ICE Brent briefly broke above US$86/bbl yesterday, hitting its highest levels since 2018. However, the market was unable to hold onto this strength, with Brent retreating back towards US$84/bbl. This weakness has continued in early morning trading today. A fall in US industrial production in September would have not helped sentiment, along with weaker GDP numbers from China.

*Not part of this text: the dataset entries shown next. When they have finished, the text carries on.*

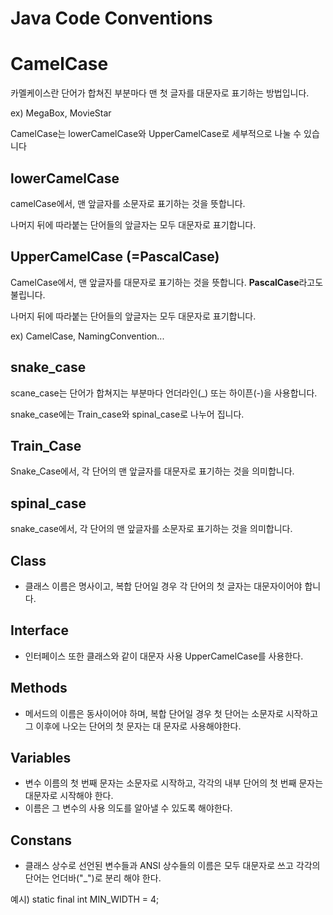 # Java Code Conventions

# CamelCase

카멜케이스란 단어가 합쳐진 부분마다 맨 첫 글자를 대문자로 표기하는 방법입니다.

ex) MegaBox, MovieStar

CamelCase는 lowerCamelCase와 UpperCamelCase로 세부적으로 나눌 수 있습니다

## lowerCamelCase

camelCase에서, 맨 앞글자를 소문자로 표기하는 것을 뜻합니다.

나머지 뒤에 따라붙는 단어들의 앞글자는 모두 대문자로 표기합니다.

## UpperCamelCase (=PascalCase)

CamelCase에서, 맨 앞글자를 대문자로 표기하는 것을 뜻합니다. **PascalCase**라고도 불립니다.

나머지 뒤에 따라붙는 단어들의 앞글자는 모두 대문자로 표기합니다.

ex) CamelCase, NamingConvention...

## snake_case

scane_case는 단어가 합쳐지는 부분마다 언더라인(_) 또는 하이픈(-)을 사용합니다.

snake_case에는 Train_case와 spinal_case로 나누어 집니다.

## Train_Case

Snake_Case에서, 각 단어의 맨 앞글자를 대문자로 표기하는 것을 의미합니다.

## spinal_case

snake_case에서, 각 단어의 맨 앞글자를 소문자로 표기하는 것을 의미합니다.

## Class

- 클래스 이름은 명사이고, 복합 단어일 경우 각 단어의 첫 글자는 대문자이어야 합니다.

## Interface

- 인터페이스 또한 클래스와 같이 대문자 사용 UpperCamelCase를 사용한다.

## Methods

- 메서드의 이름은 동사이어야 하며, 복합 단어일 경우 첫 단어는 소문자로 시작하고 그 이후에 나오는 단어의 첫 문자는 대 문자로 사용해야한다.

## Variables

- 변수 이름의 첫 번째 문자는 소문자로 시작하고, 각각의 내부 단어의 첫 번째 문자는 대문자로 시작해야 한다.
- 이름은 그 변수의 사용 의도를 알아낼 수 있도록 해야한다.

## Constans

- 클래스 상수로 선언된 변수들과 ANSI 상수들의 이름은 모두 대문자로 쓰고 각각의 단어는 언더바("_")로 분리 해야 한다.

예시)
static final int MIN_WIDTH = 4;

The latest Drilling Productivity Report shows that the EIA expects that US shale oil production will increase by an estimated 77Mbbls/d in November to 8.22MMbbls/d. The bulk of this increase is expected in the Permian region. Production in the Permian in November is forecast to average 4.89MMbbls/d, which would be the highest production level since March 2020. The EIA also reported that the number of drilled but uncompleted wells (DUCs) fell by 241 over the month to total 5,385 by the end of September. The number of DUCs has fallen by a significant 3,549 since peaking in June last year at 8,934. The decline in DUC inventory has helped to sustain US production. However, we are getting to levels where it is difficult to rely on DUCs to sustain output and so the need for a pickup in drilling activity.

Agriculture

Trade data from China’s Customs shows that corn imports remained very strong last month, increasing 227% YoY to 3.53mt in September, while year-to-date imports stand at 24.93mt, up 275% YoY. Relative underperformance of corn compared to wheat over the past few months has been supportive for corn demand from the domestic animal feedstock industry as farmers switch back to corn. Excessive wet weather over the past few weeks has also weighed on domestic supply sentiment and remains supportive for corn imports. Wheat imports were soft last month, falling 40% YoY to 640kt; although YTD wheat imports are still up by around 25% YoY to total 7.59mt. Stronger global wheat prices and lower exports from Russia and the US has weighed on China’s imports. Finally, sugar imports increased 61% YoY to total 870kt, while YTD imports are up 38% YoY to total 3.84mt.